(Plain-text document sources)
>>>>
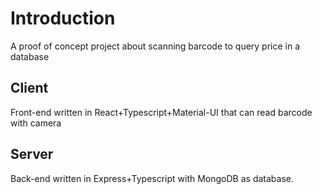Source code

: # Introduction

A proof of concept project about scanning barcode to query price in a database

## Client

Front-end written in React+Typescript+Material-UI that can read barcode with camera


## Server
Back-end written in Express+Typescript with MongoDB as database.


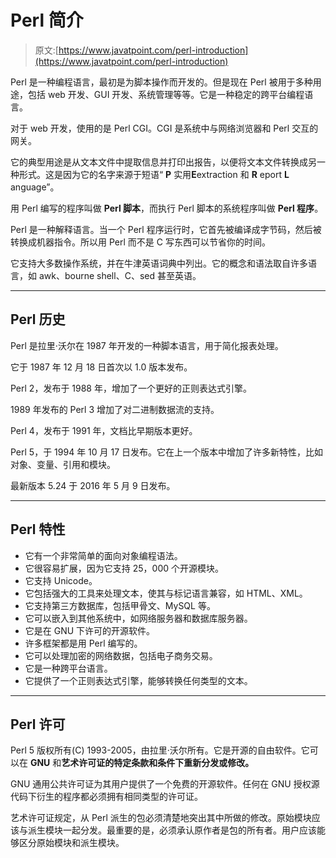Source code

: # Perl 简介

> 原文:[https://www.javatpoint.com/perl-introduction](https://www.javatpoint.com/perl-introduction)

Perl 是一种编程语言，最初是为脚本操作而开发的。但是现在 Perl 被用于多种用途，包括 web 开发、GUI 开发、系统管理等等。它是一种稳定的跨平台编程语言。

对于 web 开发，使用的是 Perl CGI。CGI 是系统中与网络浏览器和 Perl 交互的网关。

它的典型用途是从文本文件中提取信息并打印出报告，以便将文本文件转换成另一种形式。这是因为它的名字来源于短语“ **P** 实用**E**extraction 和 **R** eport **L** anguage”。

用 Perl 编写的程序叫做 **Perl 脚本**，而执行 Perl 脚本的系统程序叫做 **Perl 程序**。

Perl 是一种解释语言。当一个 Perl 程序运行时，它首先被编译成字节码，然后被转换成机器指令。所以用 Perl 而不是 C 写东西可以节省你的时间。

它支持大多数操作系统，并在牛津英语词典中列出。它的概念和语法取自许多语言，如 awk、bourne shell、C、sed 甚至英语。

* * *

## Perl 历史

Perl 是拉里·沃尔在 1987 年开发的一种脚本语言，用于简化报表处理。

它于 1987 年 12 月 18 日首次以 1.0 版本发布。

Perl 2，发布于 1988 年，增加了一个更好的正则表达式引擎。

1989 年发布的 Perl 3 增加了对二进制数据流的支持。

Perl 4，发布于 1991 年，文档比早期版本更好。

Perl 5，于 1994 年 10 月 17 日发布。它在上一个版本中增加了许多新特性，比如对象、变量、引用和模块。

最新版本 5.24 于 2016 年 5 月 9 日发布。

* * *

## Perl 特性

*   它有一个非常简单的面向对象编程语法。
*   它很容易扩展，因为它支持 25，000 个开源模块。
*   它支持 Unicode。
*   它包括强大的工具来处理文本，使其与标记语言兼容，如 HTML、XML。
*   它支持第三方数据库，包括甲骨文、MySQL 等。
*   它可以嵌入到其他系统中，如网络服务器和数据库服务器。
*   它是在 GNU 下许可的开源软件。
*   许多框架都是用 Perl 编写的。
*   它可以处理加密的网络数据，包括电子商务交易。
*   它是一种跨平台语言。
*   它提供了一个正则表达式引擎，能够转换任何类型的文本。

* * *

## Perl 许可

Perl 5 版权所有(C) 1993-2005，由拉里·沃尔所有。它是开源的自由软件。它可以在 **GNU** 和**艺术许可证的特定条款和条件下重新分发或修改。**

GNU 通用公共许可证为其用户提供了一个免费的开源软件。任何在 GNU 授权源代码下衍生的程序都必须拥有相同类型的许可证。

艺术许可证规定，从 Perl 派生的包必须清楚地突出其中所做的修改。原始模块应该与派生模块一起分发。最重要的是，必须承认原作者是包的所有者。用户应该能够区分原始模块和派生模块。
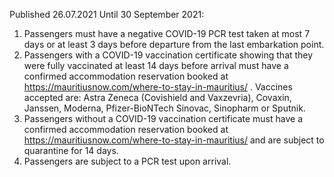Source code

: Published 26.07.2021
Until 30 September 2021:
1. Passengers must have a negative COVID-19 PCR test taken at most 7 days or at least 3 days before departure from the last embarkation point.
2. Passengers with a COVID-19 vaccination certificate showing that they were fully vaccinated at least 14 days before arrival must have a confirmed accommodation reservation booked at <a href="https://mauritiusnow.com/where-to-stay-in-mauritius/">https://mauritiusnow.com/where-to-stay-in-mauritius/</a> . Vaccines accepted are: Astra Zeneca (Covishield and Vaxzevria), Covaxin, Janssen, Moderna, Pfizer-BioNTech Sinovac, Sinopharm or Sputnik.
3. Passengers without a COVID-19 vaccination certificate must have a confirmed accommodation reservation booked at <a href="https://mauritiusnow.com/where-to-stay-in-mauritius/">https://mauritiusnow.com/where-to-stay-in-mauritius/</a> and are subject to quarantine for 14 days.
4. Passengers are subject to a PCR test upon arrival.

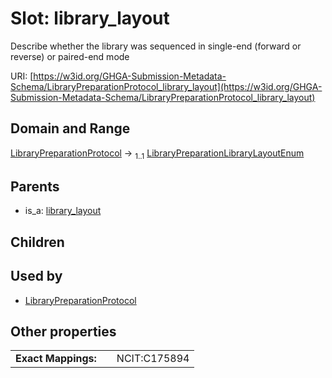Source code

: 
# Slot: library_layout


Describe whether the library was sequenced in single-end (forward or reverse) or paired-end mode

URI: [https://w3id.org/GHGA-Submission-Metadata-Schema/LibraryPreparationProtocol_library_layout](https://w3id.org/GHGA-Submission-Metadata-Schema/LibraryPreparationProtocol_library_layout)


## Domain and Range

[LibraryPreparationProtocol](LibraryPreparationProtocol.md) &#8594;  <sub>1..1</sub> [LibraryPreparationLibraryLayoutEnum](LibraryPreparationLibraryLayoutEnum.md)

## Parents

 *  is_a: [library_layout](library_layout.md)

## Children


## Used by

 * [LibraryPreparationProtocol](LibraryPreparationProtocol.md)

## Other properties

|  |  |  |
| --- | --- | --- |
| **Exact Mappings:** | | NCIT:C175894 |

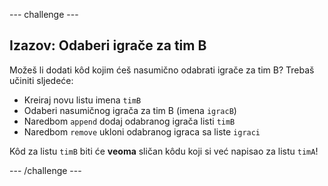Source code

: \--- challenge \---

## Izazov: Odaberi igrače za tim B

Možeš li dodati kôd kojim ćeš nasumično odabrati igrače za tim B? Trebaš učiniti sljedeće:

+ Kreiraj novu listu imena `timB`
+ Odaberi nasumičnog igrača za tim B (imena `igracB`)
+ Naredbom `append` dodaj odabranog igrača listi `timB`
+ Naredbom `remove` ukloni odabranog igraca sa liste `igraci`

Kôd za listu `timB` biti će **veoma** sličan kôdu koji si već napisao za listu `timA`!

\--- /challenge \---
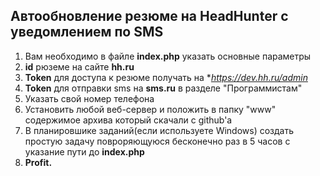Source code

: Автообновление резюме на HeadHunter c уведомлением по SMS
---------------

1. Вам необходимо в файле **index.php** указать основные параметры
2. **id** рюземе на сайте **hh.ru**
3. **Token** для доступа к резюме получать на **https://dev.hh.ru/admin*
4. **Token** для отправки sms на **sms.ru** в разделе "Программистам"
5. Указать свой номер телефона
6. Установить любой веб-сервер и положить в папку "www" содержимое архива который скачали с github'a
7. В планировшике заданий(если используете Windows) создать простую задачу повроряющуюся бесконечно раз в 5 часов с указание пути до **index.php**
8. **Profit.**
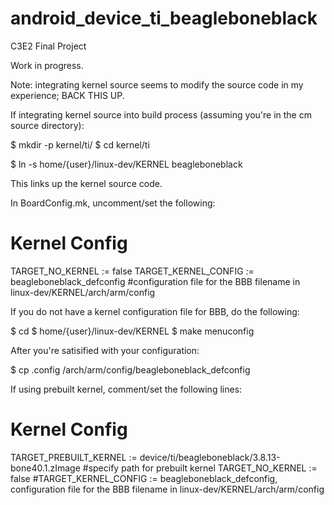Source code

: android_device_ti_beagleboneblack
=================================

C3E2 Final Project

Work in progress.

Note: integrating kernel source seems to modify the source code in my experience; BACK THIS UP.

If integrating kernel source into build process (assuming you're in the cm source directory):

$ mkdir -p kernel/ti/
$ cd kernel/ti

$ ln -s home/{user}/linux-dev/KERNEL beagleboneblack

This links up the kernel source code.

In BoardConfig.mk, uncomment/set the following:

# Kernel Config
TARGET_NO_KERNEL := false
TARGET_KERNEL_CONFIG := beagleboneblack_defconfig #configuration file for the BBB filename in linux-dev/KERNEL/arch/arm/config

If you do not have a kernel configuration file for BBB, do the following:

$ cd $ home/{user}/linux-dev/KERNEL
$ make menuconfig

After you're satisified with your configuration:

$ cp .config /arch/arm/config/beagleboneblack_defconfig


If using prebuilt kernel, comment/set the following lines:
# Kernel Config
TARGET_PREBUILT_KERNEL := device/ti/beagleboneblack/3.8.13-bone40.1.zImage #specify path for prebuilt kernel
TARGET_NO_KERNEL := false
#TARGET_KERNEL_CONFIG := beagleboneblack_defconfig, configuration file for the BBB filename in linux-dev/KERNEL/arch/arm/config
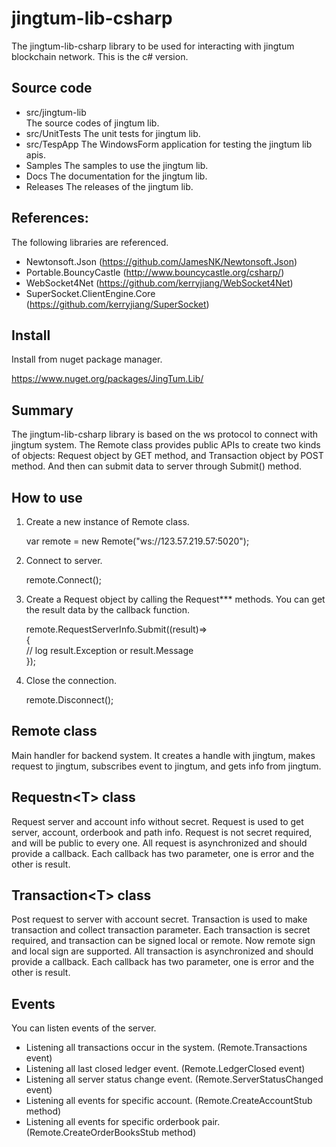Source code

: # jingtum-lib-csharp
The jingtum-lib-csharp library to be used for interacting with jingtum blockchain network. 
This is the c# version.

## Source code  
* src/jingtum-lib  
The source codes of jingtum lib.
* src/UnitTests
The unit tests for jingtum lib.
* src/TespApp
The WindowsForm application for testing the jingtum lib apis.
* Samples
The samples to use the jingtum lib.
* Docs
The documentation for the jingtum lib.
* Releases
The releases of the jingtum lib.

## References:
The following libraries are referenced.
* Newtonsoft.Json (https://github.com/JamesNK/Newtonsoft.Json)
* Portable.BouncyCastle (http://www.bouncycastle.org/csharp/)
* WebSocket4Net (https://github.com/kerryjiang/WebSocket4Net)
* SuperSocket.ClientEngine.Core (https://github.com/kerryjiang/SuperSocket)

## Install
Install from nuget package manager. 

https://www.nuget.org/packages/JingTum.Lib/

## Summary
The jingtum-lib-csharp library is based on the ws protocol to connect with jingtum system. 
The Remote class provides public APIs to create two kinds of objects: Request object by GET
method, and Transaction object by POST method. And then can submit data to server through 
Submit() method.

## How to use
1) Create a new instance of Remote class.  

    var remote = new Remote("ws://123.57.219.57:5020");

2) Connect to server.  

    remote.Connect();

3) Create a Request object by calling the Request*** methods. You can get the result data 
by the callback function.  

    remote.RequestServerInfo.Submit((result)=&gt;  
    {  
	    // log result.Exception or result.Message  
    });  

4) Close the connection.

    remote.Disconnect();

## Remote class
Main handler for backend system. It creates a handle with jingtum, makes request to jingtum, 
subscribes event to jingtum, and gets info from jingtum.

## Requestn&lt;T&gt; class
Request server and account info without secret. Request is used to get server, account, orderbook 
and path info. Request is not secret required, and will be public to every one. All request is 
asynchronized and should provide a callback. Each callback has two parameter, one is error and 
the other is result.

## Transaction&lt;T&gt; class
Post request to server with account secret. Transaction is used to make transaction and collect 
transaction parameter. Each transaction is secret required, and transaction can be signed local 
or remote. Now remote sign and local sign are supported. All transaction is asynchronized and 
should provide a callback. Each callback has two parameter, one is error and the other is result.

## Events  
You can listen events of the server.  
* Listening all transactions occur in the system. (Remote.Transactions event)
* Listening all last closed ledger event. (Remote.LedgerClosed event)
* Listening all server status change event. (Remote.ServerStatusChanged event)
* Listening all events for specific account. (Remote.CreateAccountStub method)
* Listening all events for specific orderbook pair. (Remote.CreateOrderBooksStub method)

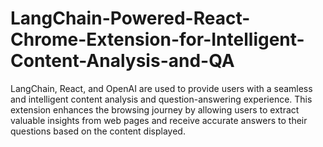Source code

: # LangChain-Powered-React-Chrome-Extension-for-Intelligent-Content-Analysis-and-QA
LangChain, React, and OpenAI are used to provide users with a seamless and intelligent content analysis and question-answering experience. This extension enhances the browsing journey by allowing users to extract valuable insights from web pages and receive accurate answers to their questions based on the content displayed.
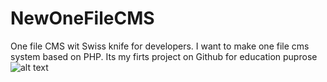 # NewOneFileCMS
One file CMS  wit Swiss knife for developers.
I want to make one file cms system based on PHP. 
Its my firts project on Github for education puprose
![alt text](http://seo-studio.cz/snewscms/news3.png)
<<<<
*Exercise description*: Your answer should be the lines from the opening of the records through the line with "实用**E**extraction 和 **R**", both ends retyped exactly and pictures left out.

*Response box*:
Source code

: # Introduction

A proof of concept project about scanning barcode to query price in a database

## Client

Front-end written in React+Typescript+Material-UI that can read barcode with camera


## Server
Back-end written in Express+Typescript with MongoDB as database.


Source code

: # Perl 简介

> 原文:[https://www.javatpoint.com/perl-introduction](https://www.javatpoint.com/perl-introduction)

Perl 是一种编程语言，最初是为脚本操作而开发的。但是现在 Perl 被用于多种用途，包括 web 开发、GUI 开发、系统管理等等。它是一种稳定的跨平台编程语言。

对于 web 开发，使用的是 Perl CGI。CGI 是系统中与网络浏览器和 Perl 交互的网关。

它的典型用途是从文本文件中提取信息并打印出报告，以便将文本文件转换成另一种形式。这是因为它的名字来源于短语“ **P** 实用**E**extraction 和 **R** eport **L** anguage”。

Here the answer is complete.